▶ _DATA RECORDS_:
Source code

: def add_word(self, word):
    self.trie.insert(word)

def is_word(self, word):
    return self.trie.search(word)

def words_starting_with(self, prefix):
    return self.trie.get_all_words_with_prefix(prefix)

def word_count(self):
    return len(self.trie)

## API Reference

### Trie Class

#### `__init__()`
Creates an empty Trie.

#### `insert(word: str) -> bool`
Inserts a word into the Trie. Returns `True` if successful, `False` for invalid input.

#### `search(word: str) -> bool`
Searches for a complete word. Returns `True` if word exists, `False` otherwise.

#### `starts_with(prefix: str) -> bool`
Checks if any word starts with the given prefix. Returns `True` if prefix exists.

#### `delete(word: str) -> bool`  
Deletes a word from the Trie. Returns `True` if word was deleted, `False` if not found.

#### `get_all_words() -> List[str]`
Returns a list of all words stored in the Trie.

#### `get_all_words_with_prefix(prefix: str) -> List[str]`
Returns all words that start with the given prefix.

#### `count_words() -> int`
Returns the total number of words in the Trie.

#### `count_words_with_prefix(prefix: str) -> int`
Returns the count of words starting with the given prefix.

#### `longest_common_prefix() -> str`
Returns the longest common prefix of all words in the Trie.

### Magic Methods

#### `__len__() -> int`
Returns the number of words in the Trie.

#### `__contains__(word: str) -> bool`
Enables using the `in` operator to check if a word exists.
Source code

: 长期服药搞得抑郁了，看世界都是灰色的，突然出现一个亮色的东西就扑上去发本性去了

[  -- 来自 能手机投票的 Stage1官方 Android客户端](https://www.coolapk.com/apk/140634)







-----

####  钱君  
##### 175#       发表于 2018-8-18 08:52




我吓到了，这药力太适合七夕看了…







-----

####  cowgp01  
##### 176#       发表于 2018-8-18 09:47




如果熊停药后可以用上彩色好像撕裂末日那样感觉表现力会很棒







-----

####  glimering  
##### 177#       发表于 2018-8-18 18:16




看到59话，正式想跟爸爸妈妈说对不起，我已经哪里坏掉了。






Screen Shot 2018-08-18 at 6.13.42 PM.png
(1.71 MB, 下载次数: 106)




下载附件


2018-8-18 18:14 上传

▶ _PROBLEM DETAILS_:
Whenever a line of the records holds the string "False", pick it out and copy it.

▶ _EXERCISE SOLUTION_:
Inserts a word into the Trie. Returns `True` if successful, `False` for invalid input.
Searches for a complete word. Returns `True` if word exists, `False` otherwise.
Deletes a word from the Trie. Returns `True` if word was deleted, `False` if not found.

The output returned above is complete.